• Texto de la página:
- - -
Las contradicciones intrínsecas no proporcionaban en absoluto la
receta para un «nuevo orden» económico duradero. No resulta
sorprendente que ya a mediados de la guerra se discutieran
confidencialmente en los círculos empresariales ideas acerca de un
orden económico más racional en el que los ideales nazis no
representaban ningún papel.
El legado negativo del nazismo, su falta de
capacidad constructiva, ¿es simplemente una consecuencia de la
derrota total de Alemania? Si hubiera ganado la guerra, ¿habríamos
minusvalorado la capacidad del régimen de Hitler para desarrollar
un sistema de poder perdurable? Claro está, todos los planes nazis
de futuro se referían al momento en que se hubiera logrado la
victoria final. Se elaboraron grandiosos proyectos arquitectónicos
para reconstruir las ciudades alemanas a escala monumental,
proyectos en los que Hitler se tomaba el mayor interés: trabajaba
aun en el plan para remodelar Linz cuando el Ejército Rojo se
encontraba ya a las puertas de Berlín308. Hitler
también tenía visiones, que diferían de los sueños neoagrarios de
Darré y Himmler, respecto a una sociedad futura muy avanzada,
altamente industrializada y tecnológicamente desarrollada, para la
cual proporcionarían materias primas las zonas conquistadas y mano
de obra los racialmente inferiores. La industria capitalista
ocuparía su lugar, o pasaría a manos del Estado si así pudiera
gestionarse de manera más eficaz. Los trabajadores alemanes
reemplazarían a una burguesía decadente como la elite políticamente
cualificada. Esta visión implicaba una transformación
revolucionaria de la sociedad alemana309. Mientras
tanto, Robert Ley —jefe del Frente del Trabajo y comisario de la
Vivienda desde 1941— diseñaba enormes programas de viviendas y una
completa reconstrucción futura de los seguros sociales, de acuerdo
con líneas que, si se dejan aparte sus premisas racistas, no
resultaban demasiado diferentes en algunos aspectos de los del Plan
Beveridge británico310. Nada de esto
se vio realizado. Desaparecieron más viviendas bajo la lluvia de
bombas de las que podían seguramente haberse construido con los
ambiciosos proyectos de Ley. Además, el programa de seguros
sociales de la Alemania occidental de posguerra se inspiró en los
antecedentes de la Alemania imperial y de Weimar, no en el modelo
del Tercer Reich.
La visión nazi de una nueva sociedad solo
habría podido realizarse con un resultado favorable de la guerra.
Se ha dicho que Hitler, en las últimas semanas del Tercer Reich,
afirmó que necesitaba veinte años para producir una elite que
hubiera bebido sus ideales como si fueran la leche materna. Pero,
añadió, el problema era que el tiempo siempre había jugado en
contra de Alemania311.
- - -
• Conjunto de datos:
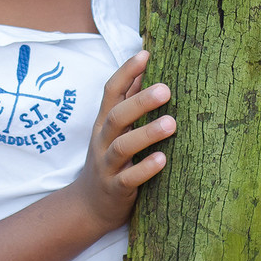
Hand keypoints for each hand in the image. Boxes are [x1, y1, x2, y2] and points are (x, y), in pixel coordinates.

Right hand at [69, 50, 175, 232]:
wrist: (89, 206)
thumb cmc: (110, 159)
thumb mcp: (116, 130)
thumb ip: (129, 101)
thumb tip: (147, 69)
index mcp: (104, 122)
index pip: (111, 91)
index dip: (126, 72)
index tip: (146, 53)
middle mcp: (102, 141)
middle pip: (117, 116)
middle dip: (140, 101)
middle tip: (166, 89)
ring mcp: (107, 165)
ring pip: (122, 147)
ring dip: (147, 133)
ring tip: (171, 124)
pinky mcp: (115, 189)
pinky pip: (129, 178)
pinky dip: (145, 169)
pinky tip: (163, 160)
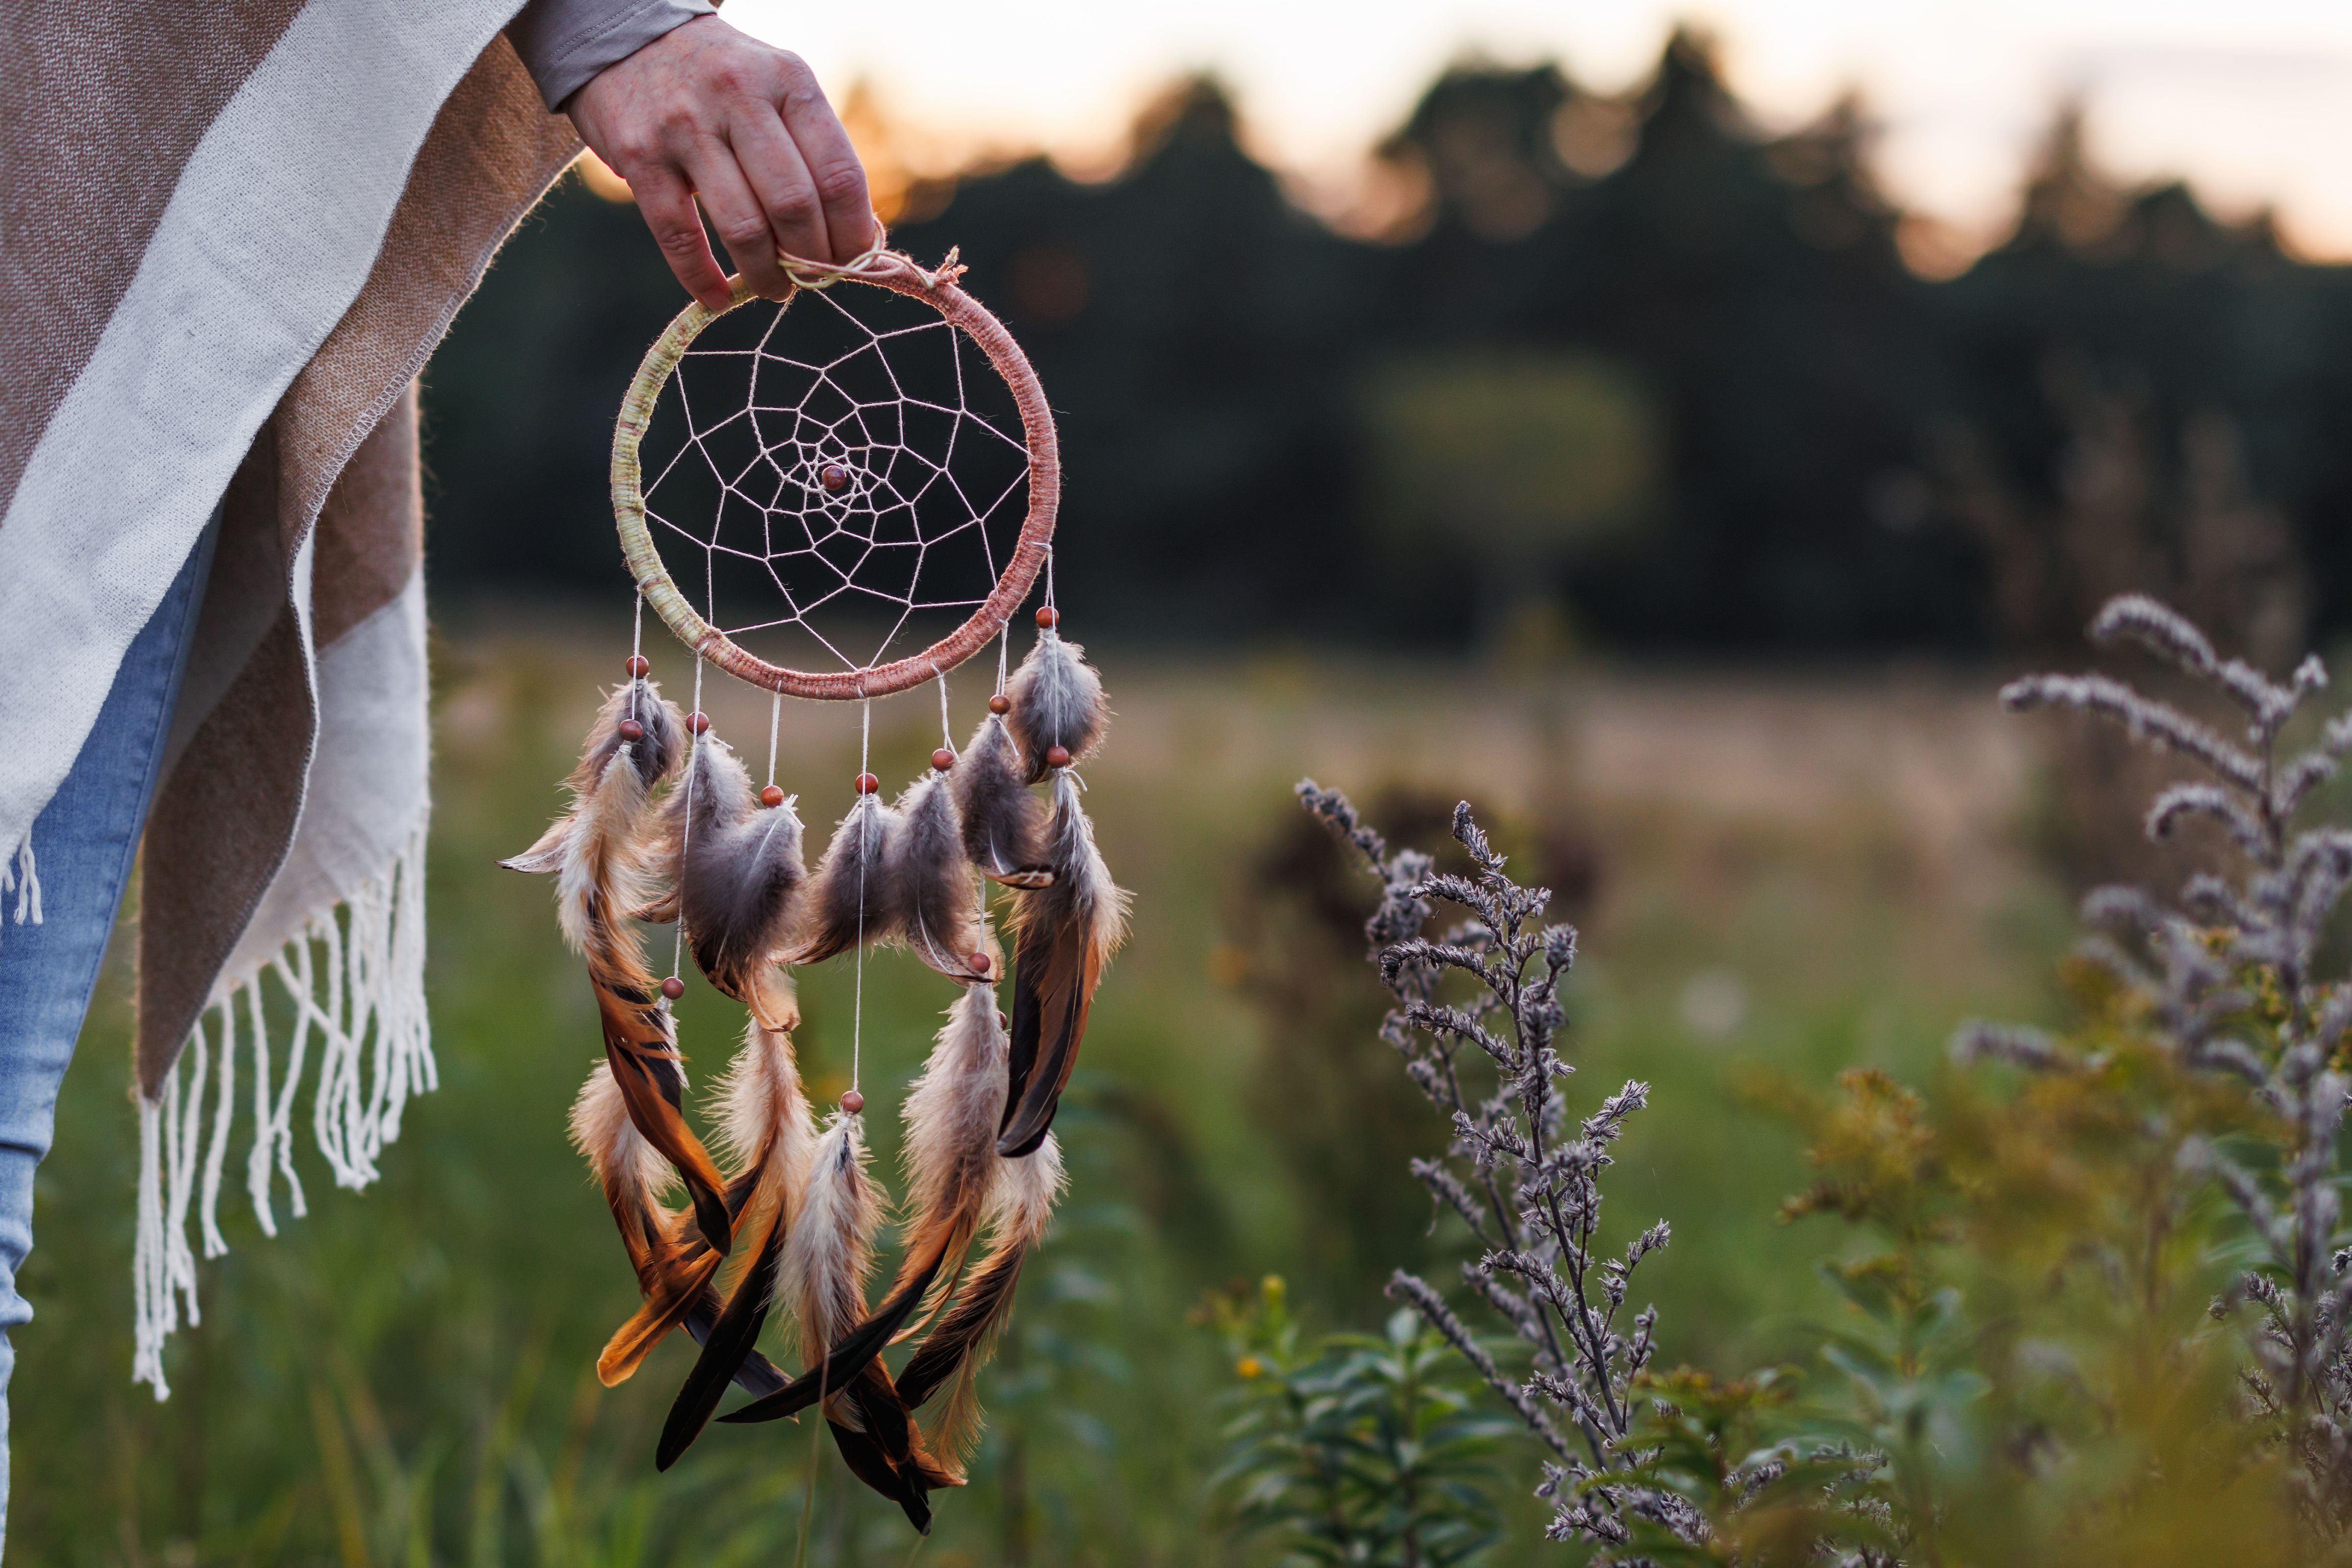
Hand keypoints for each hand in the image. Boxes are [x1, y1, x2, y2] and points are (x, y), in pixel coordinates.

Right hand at [567, 16, 874, 309]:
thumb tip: (856, 238)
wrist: (627, 37)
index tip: (854, 262)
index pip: (838, 174)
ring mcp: (685, 126)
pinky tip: (717, 297)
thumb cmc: (723, 80)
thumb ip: (813, 151)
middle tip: (813, 278)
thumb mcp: (777, 89)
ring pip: (743, 226)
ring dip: (766, 274)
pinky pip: (680, 235)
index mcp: (788, 81)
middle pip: (795, 206)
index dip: (852, 233)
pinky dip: (702, 279)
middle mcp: (739, 96)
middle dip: (812, 259)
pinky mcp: (640, 155)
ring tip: (775, 288)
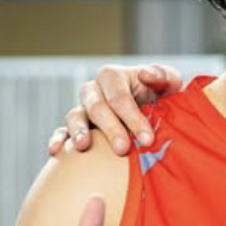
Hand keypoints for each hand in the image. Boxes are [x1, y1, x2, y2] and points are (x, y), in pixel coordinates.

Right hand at [46, 64, 182, 156]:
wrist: (153, 111)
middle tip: (122, 149)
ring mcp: (82, 108)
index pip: (119, 97)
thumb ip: (163, 75)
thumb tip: (144, 74)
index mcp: (113, 76)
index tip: (147, 138)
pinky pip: (61, 130)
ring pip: (75, 115)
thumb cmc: (160, 97)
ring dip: (79, 131)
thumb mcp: (169, 83)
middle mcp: (94, 90)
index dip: (132, 117)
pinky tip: (56, 150)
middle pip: (96, 107)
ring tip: (85, 146)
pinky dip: (57, 138)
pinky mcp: (76, 127)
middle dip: (110, 128)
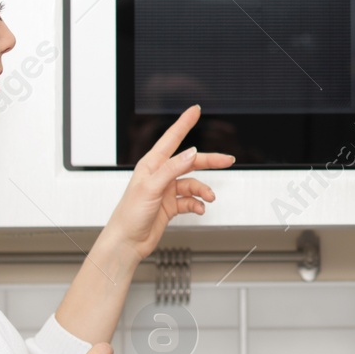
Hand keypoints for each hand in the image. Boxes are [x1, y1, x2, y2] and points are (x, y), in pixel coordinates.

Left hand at [105, 104, 235, 262]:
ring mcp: (166, 190)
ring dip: (203, 190)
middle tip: (227, 160)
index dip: (184, 123)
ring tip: (209, 197)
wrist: (127, 242)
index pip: (171, 139)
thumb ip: (172, 169)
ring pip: (192, 183)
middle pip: (190, 162)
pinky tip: (200, 209)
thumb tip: (190, 153)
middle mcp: (159, 175)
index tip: (195, 110)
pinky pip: (190, 200)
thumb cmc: (129, 215)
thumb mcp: (151, 188)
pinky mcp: (171, 205)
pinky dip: (197, 204)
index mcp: (151, 165)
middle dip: (209, 162)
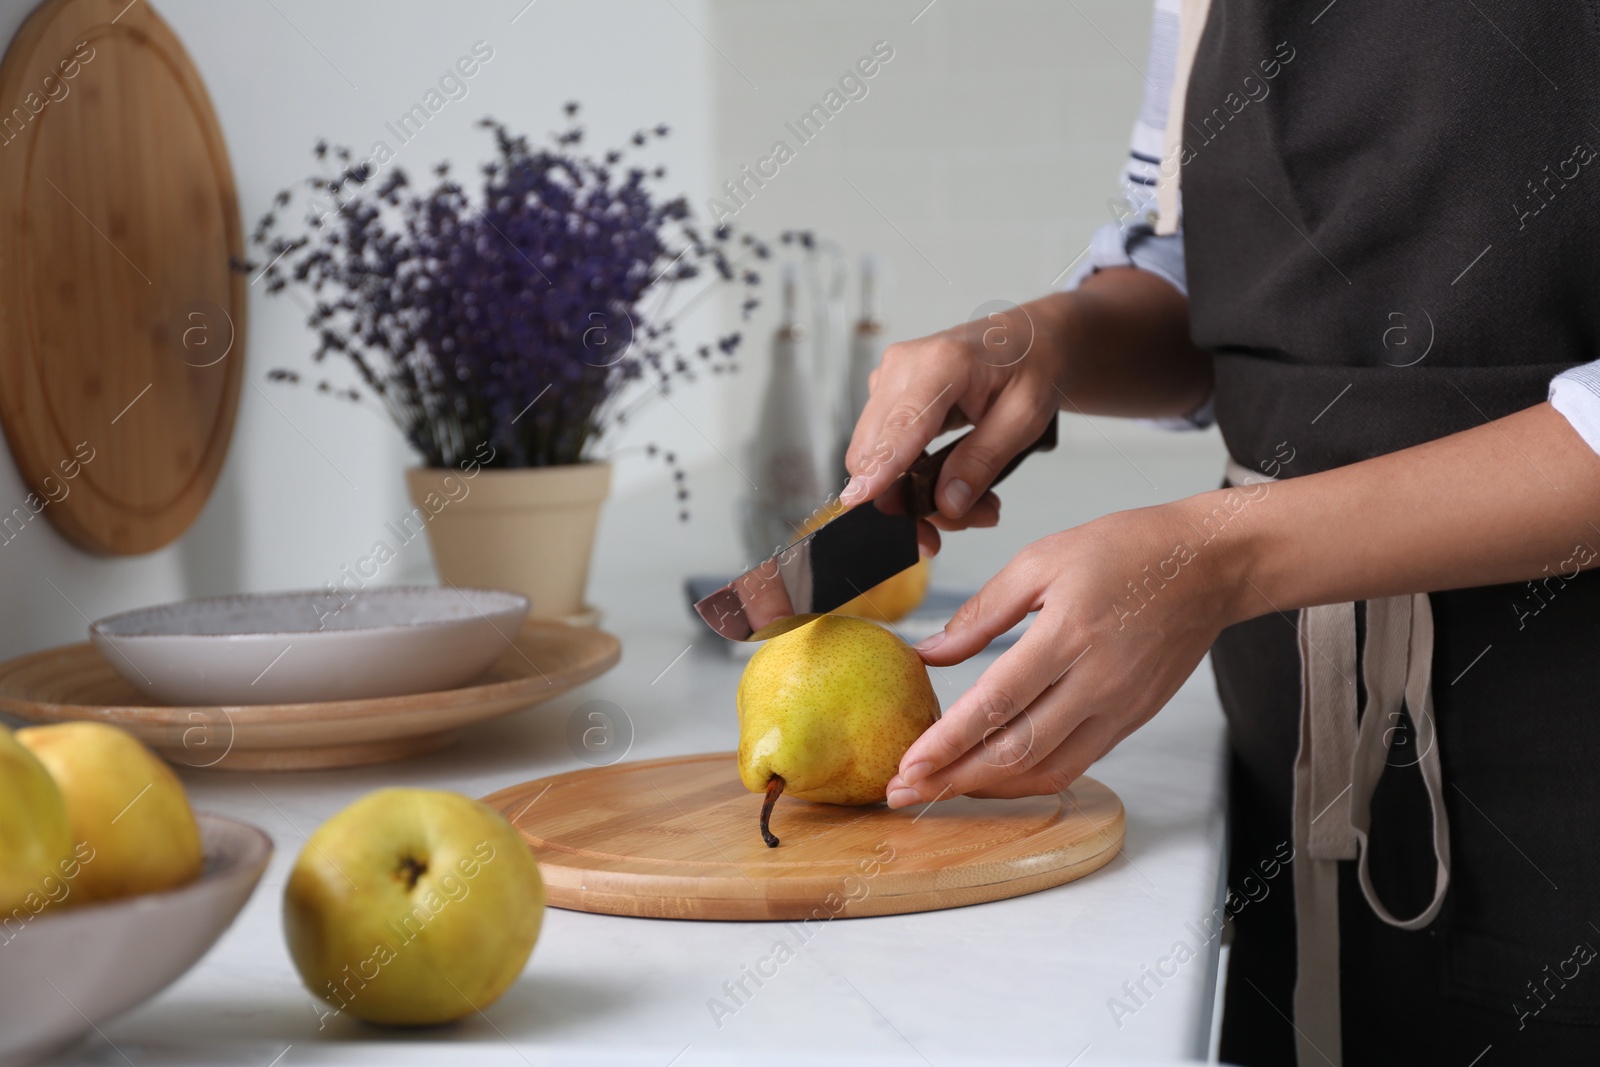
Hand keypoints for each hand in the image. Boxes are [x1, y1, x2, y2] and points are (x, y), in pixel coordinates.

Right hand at [840, 296, 1070, 543]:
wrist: (1026, 339)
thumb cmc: (1030, 365)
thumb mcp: (1025, 417)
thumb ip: (983, 460)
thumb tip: (946, 502)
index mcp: (942, 363)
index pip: (901, 426)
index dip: (880, 468)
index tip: (859, 500)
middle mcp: (902, 366)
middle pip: (877, 451)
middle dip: (911, 499)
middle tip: (967, 520)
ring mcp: (889, 380)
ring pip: (876, 459)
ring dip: (915, 493)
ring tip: (973, 506)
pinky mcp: (887, 397)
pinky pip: (885, 451)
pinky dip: (912, 477)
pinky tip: (951, 485)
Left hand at [883, 496, 1247, 805]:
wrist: (1209, 564)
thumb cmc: (1128, 550)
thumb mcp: (1042, 559)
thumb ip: (982, 612)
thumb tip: (930, 652)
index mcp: (1069, 634)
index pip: (996, 705)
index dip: (947, 742)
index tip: (907, 765)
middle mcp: (1098, 682)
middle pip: (1016, 751)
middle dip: (954, 779)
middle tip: (904, 792)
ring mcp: (1120, 708)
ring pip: (1047, 770)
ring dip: (988, 788)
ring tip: (940, 790)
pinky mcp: (1133, 719)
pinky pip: (1075, 762)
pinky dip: (1028, 777)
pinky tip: (993, 774)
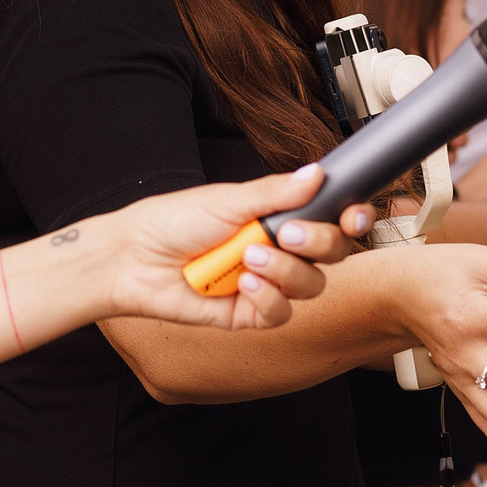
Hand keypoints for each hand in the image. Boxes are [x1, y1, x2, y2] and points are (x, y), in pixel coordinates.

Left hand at [98, 164, 370, 331]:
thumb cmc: (172, 221)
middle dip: (318, 242)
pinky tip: (244, 285)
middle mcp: (277, 249)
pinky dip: (268, 298)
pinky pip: (280, 313)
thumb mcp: (227, 199)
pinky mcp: (248, 313)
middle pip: (331, 253)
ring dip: (286, 271)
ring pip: (310, 285)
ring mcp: (265, 283)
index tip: (354, 215)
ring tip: (249, 258)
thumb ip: (276, 192)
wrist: (132, 258)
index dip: (350, 218)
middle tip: (287, 232)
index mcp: (276, 216)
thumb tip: (317, 172)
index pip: (329, 219)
- - -
• Comprueba tu comprensión:
A) Responde estas preguntas sobre el texto de la página:
(i) ¿Qué cargos tenía Robert Ley?
(ii) ¿Qué ciudad planeaba remodelar Hitler cuando el Ejército Rojo ya estaba a las puertas de Berlín?
(iii) Según lo que se ha dicho, ¿cuántos años afirmó Hitler que necesitaba para producir una elite?
B) Transcribe del texto de la página el pasaje entre «Se ha dicho» y «contra de Alemania311.», ambos incluidos.
Basa tus respuestas únicamente en el texto de la página.

• Tus respuestas:
A)
(i) Era jefe del Frente del Trabajo y, desde 1941, comisario de la Vivienda.
(ii) Linz.
(iii) Veinte años.

B)
Se ha dicho que Hitler, en las últimas semanas del Tercer Reich,
afirmó que necesitaba veinte años para producir una elite que
hubiera bebido sus ideales como si fueran la leche materna. Pero,
añadió, el problema era que el tiempo siempre había jugado en
contra de Alemania311.